資料紹介 赤沢官有地立木伐採問題
赤沢鉱業時代の鉱毒水問題は、赤沢官有地の立木伐採問題がきっかけとなり、鉱山と地元民との対立関係はより一層深まり、官有地が保安林に編入されるまでに発展していった。ここに紹介する資料は、明治三九年(一九〇六)六月、この保安林編入申請の廃棄を上申したものである。
明治三六年(一九〇三)一一月、官有地拝借人兵藤祐三郎らは、地元民との約定を無視して、立木全部を赤沢鉱業に売却する契約を結ぶ。元来、字赤沢一帯の原野は宮田川の水源涵養地として立木の伐採が禁止されていた。耕牧事業だけが、地元との厳しい規約のもと、支障木の伐採のみが許されていたのである。
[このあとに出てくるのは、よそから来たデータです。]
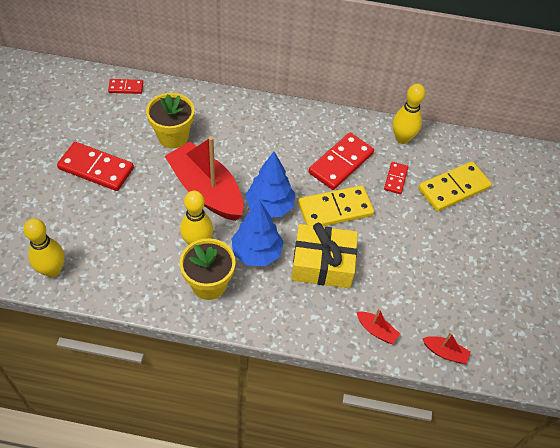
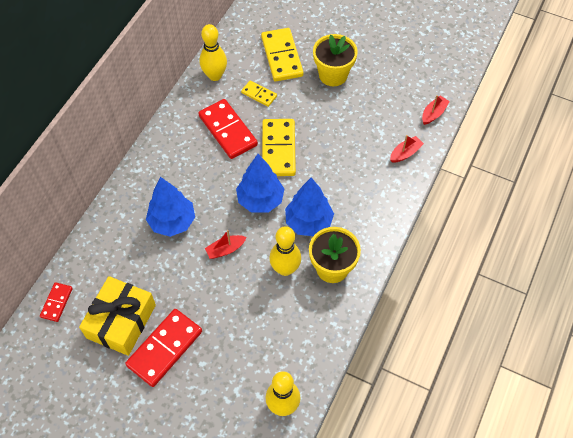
camera: 70 degrees left, 5 degrees up
yellow flower pot [146,93,194,148] -> yellow flower pot moved to [313,34,358,86]
red boat [165,136,243,221] -> red boat [205,230,247,259], size x0.41
yellow gift [291,223,358,288] -> yellow gift moved to [79,276,156,356]
red domino [384,162,408,194] -> yellow domino [241,80,277,107]
none -> blue tree [146,177,195,237]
敷木や製錬用の燃料として立木が必要であった赤沢鉱業では契約後、直ちに立木伐採を開始した。鉱毒除害工事をのびのびにしている赤沢鉱業が水源涵養地の立木にも手を出したことを知った地元民は激昂、明治三七年(一九〇三)七月、①立木伐採を中止すること ②鉱毒除害工事が完了するまで鉱業を中止すること、を強硬に申し入れる。時同じくして、農商務大臣あてに「鉱業中止之儀」と「赤沢官有地立木伐採中止之儀」の請願運動を展開した。
立木伐採の中止命令が出るとともに、同年九月には、県に字赤沢外三か所の保安林設定を申請、翌年一二月、県森林会で赤沢国有林一四〇町歩余は水源涵養地として認められ、保安林に編入されたのである。
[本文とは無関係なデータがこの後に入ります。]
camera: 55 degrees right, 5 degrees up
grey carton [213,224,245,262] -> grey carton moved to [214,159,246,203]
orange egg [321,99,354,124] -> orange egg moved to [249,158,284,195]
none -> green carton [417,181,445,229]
鉱毒問題はここでも未解決のまま、経営は久原鉱業所へと引き継がれた。
明治三九年(一九〇六)年六月、保安林編入申請人総代として、根本兼松、佐藤敬忠、福地豊蔵の三名連記で、当時の茨城県知事寺原長輝あて、保安林編入申請の廃棄についての上申書が提出された。
上申書
なお、この上申書には、付記として、保安林申請の廃棄願いに至るまでの交渉経過と結果の内容がしるされている。
久原鉱業所時代になって、保安林編入が廃棄へと変わっていく。こうした背景には、①「村方トモ充分意思疎通シ」とあるように、鉱山側が地元民と積極的に話し合いを持つようになったこと②精錬方法の変更、つまり赤沢鉱業時代の薪に変わって、燃料として石炭が用いられるようになったこと③事業拡張に必要な土地、建築資材の必要性が出てきたこと、などが考えられる。